▶ [DIRECTIONS]
**A)** Answer these three questions from the von Kalmanovich excerpt below:
(i) Up to how many times their WNBA earnings did von Kalmanovich pay his players?
(ii) Whom did von Kalmanovich marry?
(iii) According to Bird, have salaries declined yet?
**B)** Carry the von Kalmanovich excerpt below forward, picking up after its final sentence.

▶ [DOCUMENT EXCERPT]
However von Kalmanovich made his fortune, he spent it lavishly on his players, paying them up to five times what they could earn in the WNBA. He flew them first-class to games (as well as on mini-vacations) and set them up in luxury villas. A native of Lithuania, von Kalmanovich loved basketball -- he married a former star on the Russian women's national team -- and stopped at nothing to assemble the finest team he could.

"He really set the bar high; he set a standard for women's basketball in Europe," Bird said. "And who knows, he could have ended up in the WNBA before it was as all said and done. He treated us the way he felt a professional athlete should be treated. He set the bar high, he took care of us. He made us enjoy another culture.

"Basketball-wise, in terms of the whole entity, because he was willing to do the things for his players he did, it forced other owners to step up and pay their players more. That's the only way to get the prices to go up -- you need competition -- and he was the main competition. Without him, I foresee player salaries dropping, no doubt about that."

Bird says salaries haven't declined yet, but "eventually I just don't see them paying a player X amount of dollars if no one else is. It's a market thing; I just don't see other clubs having the means."

Dataset entries
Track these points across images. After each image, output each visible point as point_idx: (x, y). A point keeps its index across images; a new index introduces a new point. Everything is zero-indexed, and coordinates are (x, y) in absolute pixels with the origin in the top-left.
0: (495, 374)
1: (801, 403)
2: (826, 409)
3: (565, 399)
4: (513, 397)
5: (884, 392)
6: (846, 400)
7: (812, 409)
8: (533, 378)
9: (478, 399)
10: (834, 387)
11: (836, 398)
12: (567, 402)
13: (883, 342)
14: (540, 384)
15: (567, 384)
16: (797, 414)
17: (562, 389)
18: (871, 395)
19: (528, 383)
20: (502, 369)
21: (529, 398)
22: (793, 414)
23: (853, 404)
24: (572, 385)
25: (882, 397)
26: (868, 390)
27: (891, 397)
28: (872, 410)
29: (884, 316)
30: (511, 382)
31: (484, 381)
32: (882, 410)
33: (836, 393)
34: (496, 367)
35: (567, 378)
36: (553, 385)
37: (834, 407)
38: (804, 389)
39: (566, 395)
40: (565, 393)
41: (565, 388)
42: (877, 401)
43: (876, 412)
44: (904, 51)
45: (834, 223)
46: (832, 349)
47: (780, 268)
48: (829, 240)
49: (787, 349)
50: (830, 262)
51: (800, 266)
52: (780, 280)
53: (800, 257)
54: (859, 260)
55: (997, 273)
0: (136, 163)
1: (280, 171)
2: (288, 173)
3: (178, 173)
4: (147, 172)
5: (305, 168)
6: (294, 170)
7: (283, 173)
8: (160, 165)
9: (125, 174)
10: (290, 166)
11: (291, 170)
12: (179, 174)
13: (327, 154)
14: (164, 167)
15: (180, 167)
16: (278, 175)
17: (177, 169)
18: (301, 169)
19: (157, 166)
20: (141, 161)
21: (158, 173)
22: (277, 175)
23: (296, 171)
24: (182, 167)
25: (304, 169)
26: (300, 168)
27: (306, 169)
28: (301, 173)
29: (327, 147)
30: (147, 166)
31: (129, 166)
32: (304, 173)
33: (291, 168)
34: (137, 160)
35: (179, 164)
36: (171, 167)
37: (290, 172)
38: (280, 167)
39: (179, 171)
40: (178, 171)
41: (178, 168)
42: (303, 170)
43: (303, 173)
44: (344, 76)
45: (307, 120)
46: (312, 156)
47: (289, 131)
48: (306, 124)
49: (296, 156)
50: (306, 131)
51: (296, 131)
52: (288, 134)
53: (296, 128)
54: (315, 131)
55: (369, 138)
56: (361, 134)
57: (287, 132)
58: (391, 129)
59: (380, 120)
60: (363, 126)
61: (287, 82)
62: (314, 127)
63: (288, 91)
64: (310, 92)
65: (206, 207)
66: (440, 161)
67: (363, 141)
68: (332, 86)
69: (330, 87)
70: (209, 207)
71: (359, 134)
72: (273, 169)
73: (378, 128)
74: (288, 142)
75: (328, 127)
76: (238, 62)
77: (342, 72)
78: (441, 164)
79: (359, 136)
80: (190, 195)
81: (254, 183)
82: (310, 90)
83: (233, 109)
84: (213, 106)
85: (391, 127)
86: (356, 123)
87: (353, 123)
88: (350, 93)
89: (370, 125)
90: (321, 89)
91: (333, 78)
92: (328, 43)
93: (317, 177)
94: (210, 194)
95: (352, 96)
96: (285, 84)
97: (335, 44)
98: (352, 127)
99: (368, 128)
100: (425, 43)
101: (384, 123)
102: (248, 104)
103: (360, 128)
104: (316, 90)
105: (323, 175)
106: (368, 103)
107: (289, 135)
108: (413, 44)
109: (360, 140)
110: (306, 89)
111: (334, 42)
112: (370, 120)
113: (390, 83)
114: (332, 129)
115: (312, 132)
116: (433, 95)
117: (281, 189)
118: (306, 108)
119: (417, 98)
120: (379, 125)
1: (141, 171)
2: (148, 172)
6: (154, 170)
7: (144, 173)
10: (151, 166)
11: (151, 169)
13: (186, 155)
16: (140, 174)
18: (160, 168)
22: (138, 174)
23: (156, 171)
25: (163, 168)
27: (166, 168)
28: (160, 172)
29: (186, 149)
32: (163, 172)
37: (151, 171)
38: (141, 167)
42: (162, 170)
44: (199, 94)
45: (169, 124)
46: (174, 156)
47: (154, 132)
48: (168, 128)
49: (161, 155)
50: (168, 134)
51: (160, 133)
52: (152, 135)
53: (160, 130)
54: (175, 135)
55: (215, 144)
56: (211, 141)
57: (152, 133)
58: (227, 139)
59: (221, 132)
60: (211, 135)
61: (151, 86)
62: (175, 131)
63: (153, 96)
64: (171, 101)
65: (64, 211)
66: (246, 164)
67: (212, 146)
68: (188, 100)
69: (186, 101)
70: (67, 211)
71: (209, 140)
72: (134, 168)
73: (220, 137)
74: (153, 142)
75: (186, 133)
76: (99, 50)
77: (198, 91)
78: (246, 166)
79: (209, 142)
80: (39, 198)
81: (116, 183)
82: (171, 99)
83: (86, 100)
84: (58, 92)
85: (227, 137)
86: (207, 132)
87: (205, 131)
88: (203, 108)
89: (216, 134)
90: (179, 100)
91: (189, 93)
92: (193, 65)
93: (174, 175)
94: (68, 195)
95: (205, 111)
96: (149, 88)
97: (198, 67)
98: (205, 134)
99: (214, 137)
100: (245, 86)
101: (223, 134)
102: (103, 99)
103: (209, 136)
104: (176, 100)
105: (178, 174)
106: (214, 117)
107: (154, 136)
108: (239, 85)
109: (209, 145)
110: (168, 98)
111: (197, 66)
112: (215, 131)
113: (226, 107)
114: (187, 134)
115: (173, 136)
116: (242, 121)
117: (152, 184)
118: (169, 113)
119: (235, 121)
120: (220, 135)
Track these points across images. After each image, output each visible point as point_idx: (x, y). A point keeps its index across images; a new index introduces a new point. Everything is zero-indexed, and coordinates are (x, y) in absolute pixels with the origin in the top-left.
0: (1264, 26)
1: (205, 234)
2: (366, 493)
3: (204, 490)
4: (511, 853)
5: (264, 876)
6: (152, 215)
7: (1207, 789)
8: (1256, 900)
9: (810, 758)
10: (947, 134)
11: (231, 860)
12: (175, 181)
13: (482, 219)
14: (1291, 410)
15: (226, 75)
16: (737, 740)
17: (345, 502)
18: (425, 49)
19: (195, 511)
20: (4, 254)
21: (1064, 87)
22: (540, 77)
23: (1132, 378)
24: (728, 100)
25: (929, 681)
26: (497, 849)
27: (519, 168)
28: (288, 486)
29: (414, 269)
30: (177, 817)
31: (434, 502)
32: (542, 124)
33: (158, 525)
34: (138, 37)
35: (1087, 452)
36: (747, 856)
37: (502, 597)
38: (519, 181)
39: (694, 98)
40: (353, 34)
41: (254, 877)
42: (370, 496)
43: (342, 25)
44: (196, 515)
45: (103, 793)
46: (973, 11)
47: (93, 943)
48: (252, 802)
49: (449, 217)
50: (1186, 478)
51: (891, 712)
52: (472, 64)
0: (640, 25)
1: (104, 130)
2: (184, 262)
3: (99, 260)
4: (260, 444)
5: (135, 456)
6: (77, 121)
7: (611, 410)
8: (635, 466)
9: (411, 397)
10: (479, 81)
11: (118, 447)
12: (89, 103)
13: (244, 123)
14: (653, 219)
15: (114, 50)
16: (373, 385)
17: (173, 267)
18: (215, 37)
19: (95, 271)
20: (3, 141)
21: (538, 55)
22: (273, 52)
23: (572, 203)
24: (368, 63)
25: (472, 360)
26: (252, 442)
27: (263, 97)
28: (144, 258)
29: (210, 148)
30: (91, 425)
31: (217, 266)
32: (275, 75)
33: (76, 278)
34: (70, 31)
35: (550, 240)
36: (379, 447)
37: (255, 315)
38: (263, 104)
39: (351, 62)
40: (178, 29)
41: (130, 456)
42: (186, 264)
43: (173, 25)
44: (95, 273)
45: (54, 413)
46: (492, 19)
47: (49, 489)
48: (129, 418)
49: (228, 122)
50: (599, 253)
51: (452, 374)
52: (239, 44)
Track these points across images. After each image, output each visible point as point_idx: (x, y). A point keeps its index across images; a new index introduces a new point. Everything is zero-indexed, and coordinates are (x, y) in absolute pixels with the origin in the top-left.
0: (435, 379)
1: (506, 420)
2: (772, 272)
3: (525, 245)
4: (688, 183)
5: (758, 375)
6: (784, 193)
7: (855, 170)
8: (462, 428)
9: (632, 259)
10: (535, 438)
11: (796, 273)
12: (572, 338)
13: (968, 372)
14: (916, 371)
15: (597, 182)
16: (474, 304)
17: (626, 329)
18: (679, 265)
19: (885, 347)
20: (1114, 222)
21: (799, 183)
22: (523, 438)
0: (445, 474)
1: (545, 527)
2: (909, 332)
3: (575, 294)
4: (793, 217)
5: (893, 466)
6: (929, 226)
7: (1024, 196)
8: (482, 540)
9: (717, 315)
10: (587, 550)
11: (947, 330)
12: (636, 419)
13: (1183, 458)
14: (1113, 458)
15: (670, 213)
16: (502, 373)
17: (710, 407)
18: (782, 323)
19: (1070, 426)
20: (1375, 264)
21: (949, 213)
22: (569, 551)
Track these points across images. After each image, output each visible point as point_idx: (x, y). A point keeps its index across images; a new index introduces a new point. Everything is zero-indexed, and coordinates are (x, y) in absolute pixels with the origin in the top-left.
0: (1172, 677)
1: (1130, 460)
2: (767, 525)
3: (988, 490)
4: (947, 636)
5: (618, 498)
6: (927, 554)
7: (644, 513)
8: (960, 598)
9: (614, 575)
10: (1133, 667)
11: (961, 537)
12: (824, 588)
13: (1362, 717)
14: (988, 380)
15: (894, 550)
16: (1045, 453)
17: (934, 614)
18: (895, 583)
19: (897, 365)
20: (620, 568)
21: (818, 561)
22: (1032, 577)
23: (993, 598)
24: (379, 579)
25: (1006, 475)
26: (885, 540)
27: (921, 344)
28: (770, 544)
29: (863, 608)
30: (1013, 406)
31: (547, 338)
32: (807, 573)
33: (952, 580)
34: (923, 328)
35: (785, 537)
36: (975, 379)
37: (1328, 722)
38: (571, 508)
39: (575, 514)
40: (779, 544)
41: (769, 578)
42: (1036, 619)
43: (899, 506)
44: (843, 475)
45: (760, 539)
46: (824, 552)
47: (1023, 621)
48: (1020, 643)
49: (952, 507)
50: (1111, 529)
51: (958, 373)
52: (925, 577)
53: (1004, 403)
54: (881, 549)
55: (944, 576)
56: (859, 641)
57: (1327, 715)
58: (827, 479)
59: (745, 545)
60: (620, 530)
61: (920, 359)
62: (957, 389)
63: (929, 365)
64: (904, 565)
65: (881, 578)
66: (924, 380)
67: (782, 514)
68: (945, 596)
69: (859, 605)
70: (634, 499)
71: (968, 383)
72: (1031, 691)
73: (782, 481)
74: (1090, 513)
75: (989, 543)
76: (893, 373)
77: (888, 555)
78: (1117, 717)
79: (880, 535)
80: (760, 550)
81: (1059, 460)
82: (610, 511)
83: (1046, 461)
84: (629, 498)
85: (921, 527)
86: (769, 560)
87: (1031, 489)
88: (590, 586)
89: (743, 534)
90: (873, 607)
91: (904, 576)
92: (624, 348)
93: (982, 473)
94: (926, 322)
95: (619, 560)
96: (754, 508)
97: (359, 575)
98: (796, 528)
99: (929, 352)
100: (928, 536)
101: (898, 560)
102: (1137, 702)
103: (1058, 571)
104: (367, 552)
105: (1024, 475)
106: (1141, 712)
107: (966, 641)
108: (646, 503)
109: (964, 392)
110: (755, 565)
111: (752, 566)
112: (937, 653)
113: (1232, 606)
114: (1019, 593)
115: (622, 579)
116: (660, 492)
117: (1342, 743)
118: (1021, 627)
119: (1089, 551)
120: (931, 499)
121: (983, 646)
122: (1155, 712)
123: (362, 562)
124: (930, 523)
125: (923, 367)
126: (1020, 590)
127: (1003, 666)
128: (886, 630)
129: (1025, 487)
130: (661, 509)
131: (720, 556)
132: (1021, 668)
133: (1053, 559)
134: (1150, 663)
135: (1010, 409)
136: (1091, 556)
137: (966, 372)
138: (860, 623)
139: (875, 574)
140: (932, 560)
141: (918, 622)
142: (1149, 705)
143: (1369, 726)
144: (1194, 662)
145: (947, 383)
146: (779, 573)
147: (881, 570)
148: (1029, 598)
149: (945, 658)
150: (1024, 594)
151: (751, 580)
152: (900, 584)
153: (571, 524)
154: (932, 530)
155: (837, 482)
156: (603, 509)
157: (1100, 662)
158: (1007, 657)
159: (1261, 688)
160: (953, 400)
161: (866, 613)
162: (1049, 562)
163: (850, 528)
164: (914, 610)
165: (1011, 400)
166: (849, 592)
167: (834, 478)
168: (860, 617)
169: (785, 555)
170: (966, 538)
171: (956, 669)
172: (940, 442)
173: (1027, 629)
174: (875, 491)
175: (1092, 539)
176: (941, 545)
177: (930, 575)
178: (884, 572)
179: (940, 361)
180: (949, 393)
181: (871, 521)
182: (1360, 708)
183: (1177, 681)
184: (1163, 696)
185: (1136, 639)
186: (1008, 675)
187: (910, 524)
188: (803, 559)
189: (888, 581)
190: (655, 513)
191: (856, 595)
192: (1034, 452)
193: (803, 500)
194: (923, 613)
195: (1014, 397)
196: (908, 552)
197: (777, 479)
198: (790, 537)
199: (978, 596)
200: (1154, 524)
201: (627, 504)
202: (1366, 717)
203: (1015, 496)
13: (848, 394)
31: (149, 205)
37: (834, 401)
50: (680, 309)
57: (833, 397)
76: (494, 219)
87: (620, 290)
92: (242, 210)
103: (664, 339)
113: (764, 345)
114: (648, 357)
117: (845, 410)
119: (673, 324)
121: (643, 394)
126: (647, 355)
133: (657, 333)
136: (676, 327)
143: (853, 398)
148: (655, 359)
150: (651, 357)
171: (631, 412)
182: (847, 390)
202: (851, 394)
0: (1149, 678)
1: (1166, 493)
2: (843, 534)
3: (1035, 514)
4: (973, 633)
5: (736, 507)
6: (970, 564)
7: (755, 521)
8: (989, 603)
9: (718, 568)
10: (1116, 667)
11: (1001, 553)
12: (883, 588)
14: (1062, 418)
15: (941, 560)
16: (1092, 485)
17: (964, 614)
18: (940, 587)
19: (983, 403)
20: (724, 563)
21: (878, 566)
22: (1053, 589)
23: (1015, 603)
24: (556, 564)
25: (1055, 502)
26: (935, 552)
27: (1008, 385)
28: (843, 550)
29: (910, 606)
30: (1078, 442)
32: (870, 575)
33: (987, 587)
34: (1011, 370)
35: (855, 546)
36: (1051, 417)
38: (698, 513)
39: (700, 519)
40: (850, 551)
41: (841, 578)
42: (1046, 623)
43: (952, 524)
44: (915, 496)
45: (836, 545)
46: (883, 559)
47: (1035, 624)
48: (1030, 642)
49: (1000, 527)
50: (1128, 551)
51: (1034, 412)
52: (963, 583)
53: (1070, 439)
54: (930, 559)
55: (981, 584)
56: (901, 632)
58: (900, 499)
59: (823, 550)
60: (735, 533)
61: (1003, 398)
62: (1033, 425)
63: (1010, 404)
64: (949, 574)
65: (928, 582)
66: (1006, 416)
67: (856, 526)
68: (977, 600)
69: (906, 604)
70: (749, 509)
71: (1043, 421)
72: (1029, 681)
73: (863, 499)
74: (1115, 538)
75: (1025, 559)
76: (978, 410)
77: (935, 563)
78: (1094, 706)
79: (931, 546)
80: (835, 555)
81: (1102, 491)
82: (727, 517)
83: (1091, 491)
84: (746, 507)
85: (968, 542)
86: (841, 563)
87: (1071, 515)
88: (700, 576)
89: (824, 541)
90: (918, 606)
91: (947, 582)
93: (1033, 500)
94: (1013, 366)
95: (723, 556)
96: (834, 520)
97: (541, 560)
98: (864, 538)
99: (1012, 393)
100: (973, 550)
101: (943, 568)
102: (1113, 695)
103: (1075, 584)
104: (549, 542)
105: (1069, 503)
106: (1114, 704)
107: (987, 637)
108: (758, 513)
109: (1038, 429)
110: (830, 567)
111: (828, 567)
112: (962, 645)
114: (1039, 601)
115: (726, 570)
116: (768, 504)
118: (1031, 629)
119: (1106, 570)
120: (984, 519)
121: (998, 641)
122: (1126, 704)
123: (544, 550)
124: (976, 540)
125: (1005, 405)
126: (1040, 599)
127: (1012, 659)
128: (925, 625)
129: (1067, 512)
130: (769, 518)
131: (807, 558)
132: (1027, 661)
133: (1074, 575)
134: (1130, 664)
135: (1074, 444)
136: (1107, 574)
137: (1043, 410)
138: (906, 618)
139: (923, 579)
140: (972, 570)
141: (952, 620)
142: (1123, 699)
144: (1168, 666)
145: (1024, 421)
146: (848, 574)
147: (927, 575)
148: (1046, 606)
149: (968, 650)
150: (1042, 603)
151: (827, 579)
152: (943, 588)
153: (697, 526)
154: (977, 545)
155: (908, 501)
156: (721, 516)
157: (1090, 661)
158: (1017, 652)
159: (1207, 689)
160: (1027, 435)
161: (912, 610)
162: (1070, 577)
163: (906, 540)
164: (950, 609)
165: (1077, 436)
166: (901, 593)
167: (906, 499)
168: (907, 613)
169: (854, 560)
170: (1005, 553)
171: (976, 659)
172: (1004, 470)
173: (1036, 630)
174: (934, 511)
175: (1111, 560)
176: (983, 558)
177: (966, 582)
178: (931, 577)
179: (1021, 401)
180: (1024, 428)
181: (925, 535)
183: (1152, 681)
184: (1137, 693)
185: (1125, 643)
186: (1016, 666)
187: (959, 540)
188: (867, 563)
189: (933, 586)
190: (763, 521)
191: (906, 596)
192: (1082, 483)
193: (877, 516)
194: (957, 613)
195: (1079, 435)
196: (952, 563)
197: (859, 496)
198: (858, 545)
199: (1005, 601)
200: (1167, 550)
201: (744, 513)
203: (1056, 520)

▶ [RESPONSES PER TASK]
**A)**
(i) Up to five times what they could earn in the WNBA.
(ii) A former star on the Russian women's national team.
(iii) No, Bird says salaries haven't declined yet.

**B)**
Von Kalmanovich's widow has been running the team along with a local governor. While Taurasi is leaving Spartak to play in Turkey this winter -- "warmer weather," Bird said -- Bird is returning to Moscow for at least one more year. This is the final year of her contract with the team. She will join them in January, more than a month into the season, so she can give her body a little rest. The late reporting date is a contract detail she negotiated with von Kalmanovich.

"Financially, it's not what it was, but we'll still be good," she said. "The basketball is still good. We don't fly first-class, so there are little things that are different. But that was a privilege, that wasn't the norm. There is, like, one other team that would do that. So now we're like everyone else. People view that as a negative. I don't. I view it that I got to live this amazing life for three years."